Michel Houellebecq, El mundo como supermercado
Anagrama, Barcelona, 2005 (2ª ed.), p. 72.

En resumen, no vayan a esta exposición. Podrían sufrir un accidente, el que aletea en esa inmovilidad. O en esta revelación, cercana a ella: “Haz de tu maldición un viñedo” (Auden).
Mayo ensaya un canto al vagabundeo, a cierto registro de errancia. Todo el material pululante del universo que se resiste al reciclaje toma ahí una forma, un halo. Lechos diminutos de alambre, madera, tela, papel, latón. Palacios de intemperie coronados por débiles luces. Creemos compartir con el artista la experiencia de que hoy, tal como está el mundo, todo lo clave se juega en las paradas, en ese momento de fascinación que nos detiene. Como si lo grande yaciera, larvado, en lo pequeño. Así recordaba esta leyenda Godard, citando (en vano) al Evangelio de San Juan: “Gracias, Señor, por haber revelado a los pequeños lo que has ocultado a los grandes y poderosos”. Pero nadie estaba escuchando, ¿verdad? O sencillamente, este tipo de verdades están destinadas a permanecer enterradas en lo corazones. Así que nuestro mundo sigue, arrollando cualquier reposo. No hay que detenerse, no vaya a ser que nos atrape el tiempo muerto del tiempo, esa temblorosa temporalidad interior a la historia.

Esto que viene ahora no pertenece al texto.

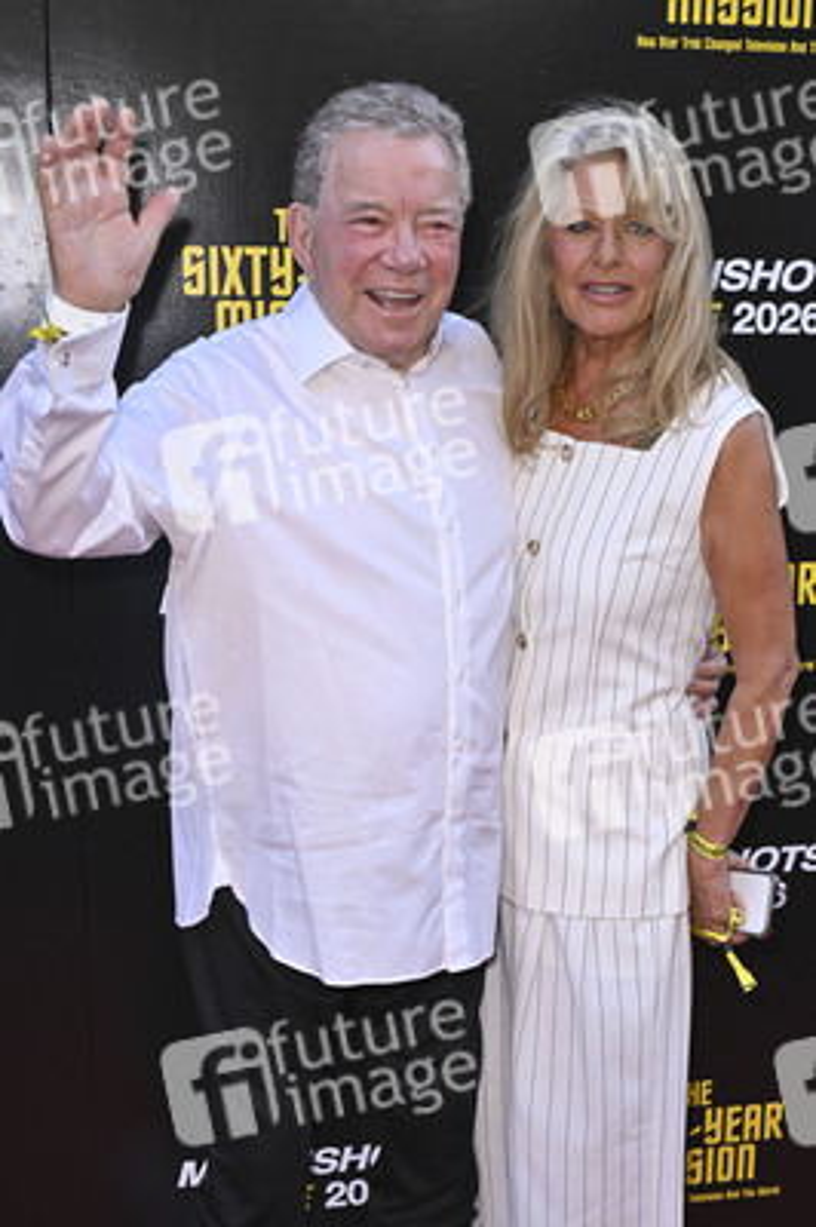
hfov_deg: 37.8
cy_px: 614
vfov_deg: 54.5
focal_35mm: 35
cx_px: 408
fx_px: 1192
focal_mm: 35
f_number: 6.3
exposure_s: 1/250
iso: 1000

En connivencia con ese interior, Mayo nos invita a construir desde el habitar la tierra, no contra él, como manda el canon de la época. Facilita vacuolas de indeterminación, interruptores de la comunicación, zonas de indiferencia donde lo animal, lo vegetal, lo mineral y lo humano podrían aún volver a encontrarse. Una inyección, en suma, de optimismo para todos los que sufren esta época exultante, esta era eufórica en su deprimente fe tecno-social y profundamente pesimista en cuanto a la existencia.

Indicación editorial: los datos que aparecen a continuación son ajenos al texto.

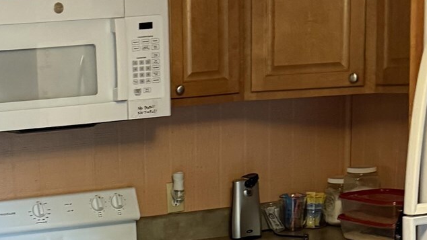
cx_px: 19
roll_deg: +6.9
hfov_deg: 21.8
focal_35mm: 95
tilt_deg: -12.8
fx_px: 1076
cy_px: 372
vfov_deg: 12.1
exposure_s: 1/60
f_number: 1.78
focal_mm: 6.76
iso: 500
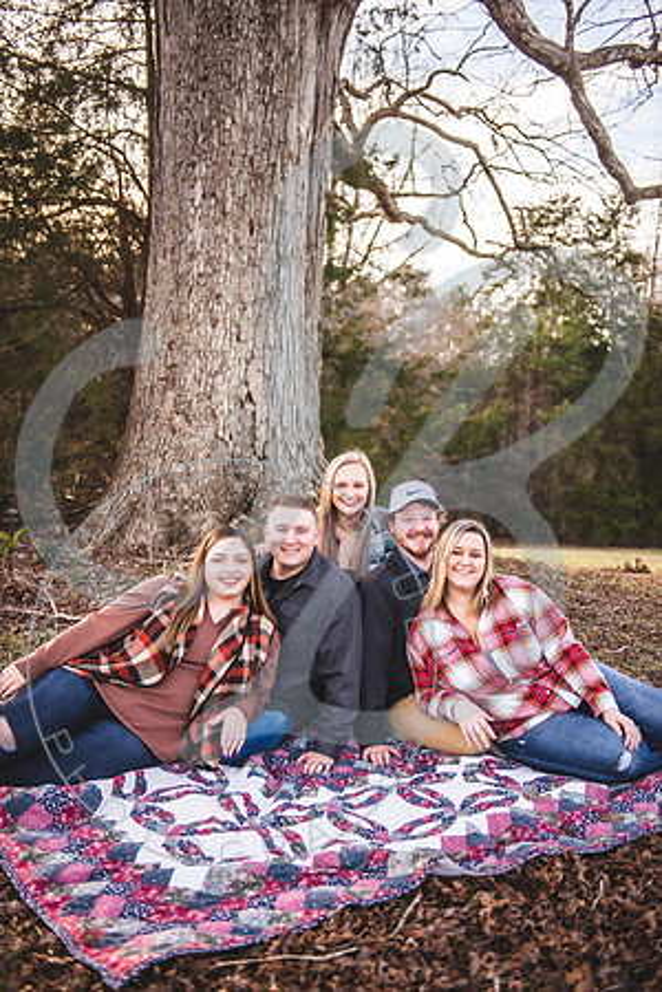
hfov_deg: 35.1
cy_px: 496
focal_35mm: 38
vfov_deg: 50.7
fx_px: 1048
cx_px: 331
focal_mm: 38
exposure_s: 1/320
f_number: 2.8
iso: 100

En “Sin título” encontramos un constante cambio de escala -ante el imperativo: “Caballo grande, ande o no ande”- que ayuda a arrancarnos de la normalidad, de la normalización, de esta aburridísima realidad subtitulada en la que morimos a plazos. En estas tres salas recordaremos, finalmente, una experiencia “Donde la riqueza es la pobreza, el poder es la entrega y el goce es posible”. Con franqueza, no se me ocurre mejor manera de decirlo.